Patients avec déficit en TPMT

·         chez les patients présentant un déficit génétique partiel en TPMT (activité enzymatique intermédiaire ou génotype hétérozygote), il convient de réduire la posologie initiale d'azathioprine à 30-70% de la posologie standard soit une posologie initiale de 1-1,5 mg/kg/j. La posologie doit ensuite être adaptée en fonction de la réponse clinique et de la tolérance hématologique. Il convient d'attendre entre 2 et 4 semaines entre chaque changement de posologie ;

·         chez les patients présentant un déficit génétique complet en TPMT (activité enzymatique indétectable ou génotypes homozygote muté/hétérozygote composite), il convient de préférer un autre traitement non thiopurinique. Si l'azathioprine devait être utilisée chez ces patients, la posologie initiale doit être réduite à 10% de la posologie standard, 3 fois par semaine. Il convient d'attendre entre 4 et 6 semaines entre chaque changement de posologie.
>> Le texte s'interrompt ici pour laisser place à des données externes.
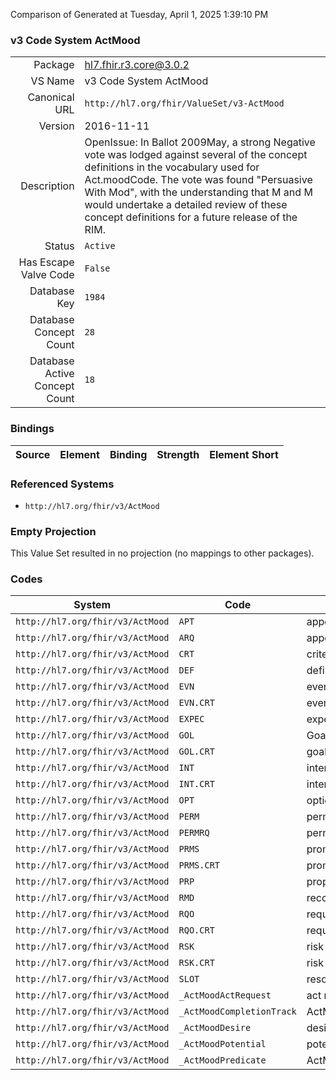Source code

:Comparison of 
Generated at Tuesday, April 1, 2025 1:39:10 PM

### v3 Code System ActMood

|      |     |
| ---: | --- |
| Package | hl7.fhir.r3.core@3.0.2 |
| VS Name | v3 Code System ActMood |
| Canonical URL | `http://hl7.org/fhir/ValueSet/v3-ActMood` |
| Version | 2016-11-11 |
| Description | OpenIssue:  In Ballot 2009May, a strong Negative vote was lodged against several of the concept definitions in the vocabulary used for Act.moodCode. The vote was found "Persuasive With Mod", with the understanding that M and M would undertake a detailed review of these concept definitions for a future release of the RIM. |
| Status | `Active` |
| Has Escape Valve Code | `False` |
| Database Key | `1984` |
| Database Concept Count | `28` |
| Database Active Concept Count | `18` |
### Bindings

| Source | Element | Binding | Strength | Element Short |
| ------ | ------- | ------- | -------- | ------------- |

### Referenced Systems

* `http://hl7.org/fhir/v3/ActMood`
### Empty Projection

This Value Set resulted in no projection (no mappings to other packages).

### Codes

| System | Code | Display |
| ------ | ---- | ------- |
| `http://hl7.org/fhir/v3/ActMood` | `APT` | appointment |
| `http://hl7.org/fhir/v3/ActMood` | `ARQ` | appointment request |
| `http://hl7.org/fhir/v3/ActMood` | `CRT` | criterion |
| `http://hl7.org/fhir/v3/ActMood` | `DEF` | definition |
| `http://hl7.org/fhir/v3/ActMood` | `EVN` | event (occurrence) |
| `http://hl7.org/fhir/v3/ActMood` | `EVN.CRT` | event criterion |
| `http://hl7.org/fhir/v3/ActMood` | `EXPEC` | expectation |
| `http://hl7.org/fhir/v3/ActMood` | `GOL` | Goal |
| `http://hl7.org/fhir/v3/ActMood` | `GOL.CRT` | goal criterion |
| `http://hl7.org/fhir/v3/ActMood` | `INT` | intent |
| `http://hl7.org/fhir/v3/ActMood` | `INT.CRT` | intent criterion |
| `http://hl7.org/fhir/v3/ActMood` | `OPT` | option |
| `http://hl7.org/fhir/v3/ActMood` | `PERM` | permission |
| `http://hl7.org/fhir/v3/ActMood` | `PERMRQ` | permission request |
| `http://hl7.org/fhir/v3/ActMood` | `PRMS` | promise |
| `http://hl7.org/fhir/v3/ActMood` | `PRMS.CRT` | promise criterion |
| `http://hl7.org/fhir/v3/ActMood` | `PRP` | proposal |
| `http://hl7.org/fhir/v3/ActMood` | `RMD` | recommendation |
| `http://hl7.org/fhir/v3/ActMood` | `RQO` | request |
| `http://hl7.org/fhir/v3/ActMood` | `RQO.CRT` | request criterion |
| `http://hl7.org/fhir/v3/ActMood` | `RSK` | risk |
| `http://hl7.org/fhir/v3/ActMood` | `RSK.CRT` | risk criterion |
| `http://hl7.org/fhir/v3/ActMood` | `SLOT` | resource slot |
| `http://hl7.org/fhir/v3/ActMood` | `_ActMoodActRequest` | act request |
| `http://hl7.org/fhir/v3/ActMood` | `_ActMoodCompletionTrack` | ActMoodCompletionTrack |
| `http://hl7.org/fhir/v3/ActMood` | `_ActMoodDesire` | desire |
| `http://hl7.org/fhir/v3/ActMood` | `_ActMoodPotential` | potential |
| `http://hl7.org/fhir/v3/ActMood` | `_ActMoodPredicate` | ActMoodPredicate |
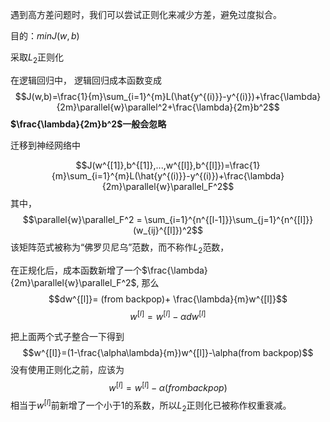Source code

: 遇到高方差问题时，我们可以尝试正则化来减少方差，避免过度拟合。

目的：$minJ(w,b)$

采取$L_2$正则化

在逻辑回归中，
逻辑回归成本函数变成
$$J(w,b)=\frac{1}{m}\sum_{i=1}^{m}L(\hat{y^{(i)}}-y^{(i)})+\frac{\lambda}{2m}\parallel{w}\parallel^2+\frac{\lambda}{2m}b^2$$
**$\frac{\lambda}{2m}b^2$一般会忽略**

迁移到神经网络中

$$J(w^{[1]},b^{[1]},...,w^{[l]},b^{[l]})=\frac{1}{m}\sum_{i=1}^{m}L(\hat{y^{(i)}}-y^{(i)})+\frac{\lambda}{2m}\parallel{w}\parallel_F^2$$
其中，$$\parallel{w}\parallel_F^2 = \sum_{i=1}^{n^{[l-1]}}\sum_{j=1}^{n^{[l]}}(w_{ij}^{[l]})^2$$
该矩阵范式被称为“佛罗贝尼乌”范数，而不称作$L_2$范数，

在正规化后，成本函数新增了一个$\frac{\lambda}{2m}\parallel{w}\parallel_F^2$,
那么
$$dw^{[l]}= (from backpop)+ \frac{\lambda}{m}w^{[l]}$$
$$w^{[l]}=w^{[l]}-\alpha{dw^{[l]}}$$

把上面两个式子整合一下得到
$$w^{[l]}=(1-\frac{\alpha\lambda}{m})w^{[l]}-\alpha(from backpop)$$
没有使用正则化之前，应该为
$$w^{[l]}=w^{[l]}-\alpha(from backpop)$$
相当于$w^{[l]}$前新增了一个小于1的系数，所以$L_2$正则化已被称作权重衰减。

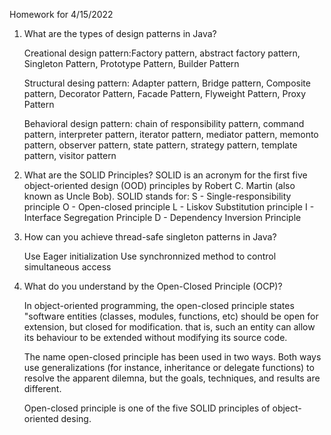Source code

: Homework for 4/15/2022

1. What are the types of design patterns in Java? 
   
   Creational design pattern:Factory pattern, abstract factory pattern, Singleton Pattern, Prototype Pattern, Builder Pattern 

   Structural desing pattern: Adapter pattern, Bridge pattern, Composite pattern, Decorator Pattern, Facade Pattern, Flyweight Pattern, Proxy Pattern 

   Behavioral design pattern: chain of responsibility pattern, command pattern, interpreter pattern, iterator pattern, mediator pattern, memonto pattern, observer pattern, state pattern, strategy pattern, template pattern, visitor pattern 

2. What are the SOLID Principles? 
   SOLID is an acronym for the first five object-oriented design (OOD) principles by Robert C. Martin (also known as Uncle Bob). SOLID stands for:
   S - Single-responsibility principle 
   O - Open-closed principle 
   L - Liskov Substitution principle 
   I - Interface Segregation Principle 
   D - Dependency Inversion Principle 

3. How can you achieve thread-safe singleton patterns in Java? 
   
   Use Eager initialization
   Use synchronnized method to control simultaneous access 

4. What do you understand by the Open-Closed Principle (OCP)?
   
   In object-oriented programming, the open-closed principle states "software entities (classes, modules, functions, etc) should be open for extension, but closed for modification. that is, such an entity can allow its behaviour to be extended without modifying its source code. 

   The name open-closed principle has been used in two ways. Both ways use generalizations (for instance, inheritance or delegate functions) to resolve the apparent dilemna, but the goals, techniques, and results are different. 

   Open-closed principle is one of the five SOLID principles of object-oriented desing. 
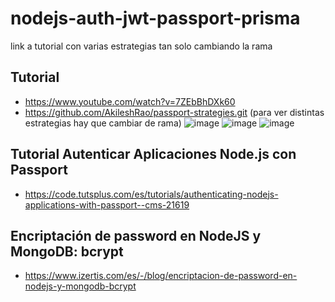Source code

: # nodejs-auth-jwt-passport-prisma
link a tutorial con varias estrategias  tan solo cambiando la rama 
## Tutorial
* https://www.youtube.com/watch?v=7ZEbBhDXk60
* https://github.com/AkileshRao/passport-strategies.git
(para ver distintas estrategias hay que cambiar de rama)
![image](pantalla0.png)
![image](pantalla1.png)
![image](pantalla2.png)


## Tutorial Autenticar Aplicaciones Node.js con Passport

* https://code.tutsplus.com/es/tutorials/authenticating-nodejs-applications-with-passport--cms-21619
## Encriptación de password en NodeJS y MongoDB: bcrypt

* https://www.izertis.com/es/-/blog/encriptacion-de-password-en-nodejs-y-mongodb-bcrypt
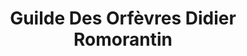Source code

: ---
title: "Guilde Des Orfèvres Didier Romorantin"
url: /romorantin-lanthenay/guilde-des-orfevres-didier-romorantin/
shop: Schmuck
---
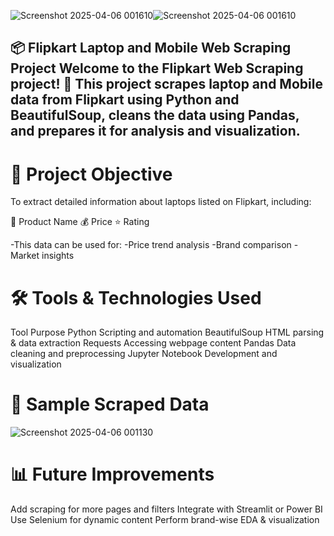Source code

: 
![Screenshot 2025-04-06 001610](https://github.com/user-attachments/assets/14f5c8f0-fdbe-491b-ba91-4f79d091ef6f)![Screenshot 2025-04-06 001610](https://github.com/user-attachments/assets/bfd359f8-50ef-4ae2-94da-4199dbc2219c)



📦 Flipkart Laptop and Mobile Web Scraping Project
Welcome to the Flipkart Web Scraping project! 🚀
This project scrapes laptop and Mobile data from Flipkart using Python and BeautifulSoup, cleans the data using Pandas, and prepares it for analysis and visualization.
------------------------------------------------------------------------------------------------------------------------------------------------------------------------------
# 📌 Project Objective
To extract detailed information about laptops listed on Flipkart, including:

🧾 Product Name
💰 Price
⭐ Rating

-This data can be used for:
-Price trend analysis
-Brand comparison
-Market insights

# 🛠️ Tools & Technologies Used
Tool	Purpose
Python	Scripting and automation
BeautifulSoup	HTML parsing & data extraction
Requests	Accessing webpage content
Pandas	Data cleaning and preprocessing
Jupyter Notebook	Development and visualization

# 📄 Sample Scraped Data
![Screenshot 2025-04-06 001130](https://github.com/user-attachments/assets/0852f4ea-9640-4476-891c-d1fe75684ce1)


# 📊 Future Improvements
Add scraping for more pages and filters
Integrate with Streamlit or Power BI
Use Selenium for dynamic content
Perform brand-wise EDA & visualization

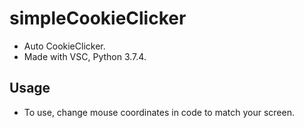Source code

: # simpleCookieClicker
* Auto CookieClicker.
* Made with VSC, Python 3.7.4.

## Usage
* To use, change mouse coordinates in code to match your screen.
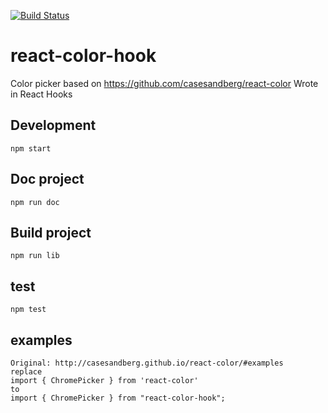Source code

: [![Build Status](https://travis-ci.com/maximilianoh/react-color-hook.svg?branch=master)](https://travis-ci.com/maximilianoh/react-color-hook)

# react-color-hook
Color picker based on https://github.com/casesandberg/react-color
Wrote in React Hooks



## Development
    npm start
    

## Doc project
    npm run doc



## Build project
    npm run lib
    
    

## test
    npm test   
    
    
## examples
    Original: http://casesandberg.github.io/react-color/#examples
    replace 
    import { ChromePicker } from 'react-color' 
    to
    import { ChromePicker } from "react-color-hook";
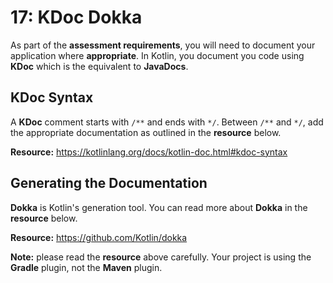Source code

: # **17: KDoc Dokka**

As part of the **assessment requirements**, you will need to document your application where **appropriate**. In Kotlin, you document you code using **KDoc** which is the equivalent to **JavaDocs**. 

## KDoc Syntax

A **KDoc** comment starts with `/**` and ends with `*/`. Between `/**` and `*/`, add the appropriate documentation as outlined in the **resource** below.

**Resource:** https://kotlinlang.org/docs/kotlin-doc.html#kdoc-syntax

## Generating the Documentation

**Dokka** is Kotlin's generation tool. You can read more about **Dokka** in the **resource** below.

**Resource:** https://github.com/Kotlin/dokka

**Note:** please read the **resource** above carefully. Your project is using the **Gradle** plugin, not the **Maven** plugin.
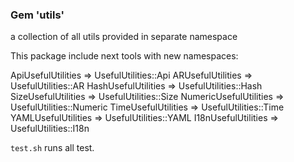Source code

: ### Gem 'utils'

a collection of all utils provided in separate namespace

This package include next tools with new namespaces:

ApiUsefulUtilities => UsefulUtilities::Api
ARUsefulUtilities => UsefulUtilities::AR
HashUsefulUtilities => UsefulUtilities::Hash
SizeUsefulUtilities => UsefulUtilities::Size
NumericUsefulUtilities => UsefulUtilities::Numeric
TimeUsefulUtilities => UsefulUtilities::Time
YAMLUsefulUtilities => UsefulUtilities::YAML
I18nUsefulUtilities => UsefulUtilities::I18n

`test.sh` runs all test.
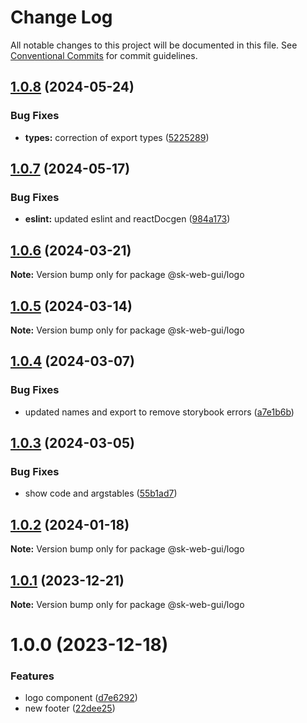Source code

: # Change Log

All notable changes to this project will be documented in this file.
See [Conventional Commits](https://conventionalcommits.org) for commit guidelines.

## [1.0.8](https://github.com/Sundsvallskommun/web-shared-components/compare/@sk-web-gui/logo@1.0.7...@sk-web-gui/logo@1.0.8) (2024-05-24)

### Bug Fixes

- **types:** correction of export types ([5225289](https://github.com/Sundsvallskommun/web-shared-components/commit/52252890b4206faa9bc70111e75f1ef818e0d8fe))

## [1.0.7](https://github.com/Sundsvallskommun/web-shared-components/compare/@sk-web-gui/logo@1.0.6...@sk-web-gui/logo@1.0.7) (2024-05-17)

### Bug Fixes

- **eslint:** updated eslint and reactDocgen ([984a173](https://github.com/Sundsvallskommun/web-shared-components/commit/984a17371f052a0cbe23d01fd31722f0fa2a56eb))

## [1.0.6](https://github.com/Sundsvallskommun/web-shared-components/compare/@sk-web-gui/logo@1.0.5...@sk-web-gui/logo@1.0.6) (2024-03-21)

**Note:** Version bump only for package @sk-web-gui/logo

## [1.0.5](https://github.com/Sundsvallskommun/web-shared-components/compare/@sk-web-gui/logo@1.0.4...@sk-web-gui/logo@1.0.5) (2024-03-14)

**Note:** Version bump only for package @sk-web-gui/logo

## [1.0.4](https://github.com/Sundsvallskommun/web-shared-components/compare/@sk-web-gui/logo@1.0.3...@sk-web-gui/logo@1.0.4) (2024-03-07)

### Bug Fixes

- updated names and export to remove storybook errors ([a7e1b6b](https://github.com/Sundsvallskommun/web-shared-components/commit/a7e1b6bb9536b6f2738e231322232ca38c138b93))

## [1.0.3](https://github.com/Sundsvallskommun/web-shared-components/compare/@sk-web-gui/logo@1.0.2...@sk-web-gui/logo@1.0.3) (2024-03-05)

### Bug Fixes

- show code and argstables ([55b1ad7](https://github.com/Sundsvallskommun/web-shared-components/commit/55b1ad76e98d0319ca6e7c664e618186dce40936))

## [1.0.2](https://github.com/Sundsvallskommun/web-shared-components/compare/@sk-web-gui/logo@1.0.1...@sk-web-gui/logo@1.0.2) (2024-01-18)

**Note:** Version bump only for package @sk-web-gui/logo

## [1.0.1](https://github.com/Sundsvallskommun/web-shared-components/compare/@sk-web-gui/logo@1.0.0...@sk-web-gui/logo@1.0.1) (2023-12-21)

**Note:** Version bump only for package @sk-web-gui/logo

# 1.0.0 (2023-12-18)

### Features

- logo component ([d7e6292](https://github.com/Sundsvallskommun/web-shared-components/commit/d7e629213f870c8ecec8b511bc8e922ba9d7fdd9))
- new footer ([22dee25](https://github.com/Sundsvallskommun/web-shared-components/commit/22dee254cb3a7e06d9a72e22dca205ac4a025ff8))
Patients porteurs d'un variant du gène NUDT15

Les patients porteurs d'une mutation héréditaire du gène NUDT15 sont exposés à un risque supérieur d'intoxication sévère par l'azathioprine (voir rubrique Mises en garde et précautions d'emploi). Ces patients requièrent généralement une réduction posologique ; en particulier les porteurs homozygotes pour les variants de NUDT15 (voir rubrique Mises en garde et précautions d'emploi). Un génotypage des variants de NUDT15 peut être envisagé avant la mise en oeuvre d'un traitement par l'azathioprine. Dans tous les cas, une étroite surveillance dela numération sanguine est nécessaire.

Mode d'administration par voie orale

L'azathioprine peut être prise avec ou sans aliments, mais les patients doivent toujours utiliser le même mode d'administration. Il est recommandé de prendre l'azathioprine avec de la nourriture en cas de problèmes intestinaux. La dose ne doit pas être prise avec du lait ou des produits laitiers (voir rubrique Mises en garde et précautions d'emploi et Propriétés pharmacocinétiques). L'azathioprine doit être prise au moins une heure avant ou deux heures après l'ingestion de lait ou de produits laitiers.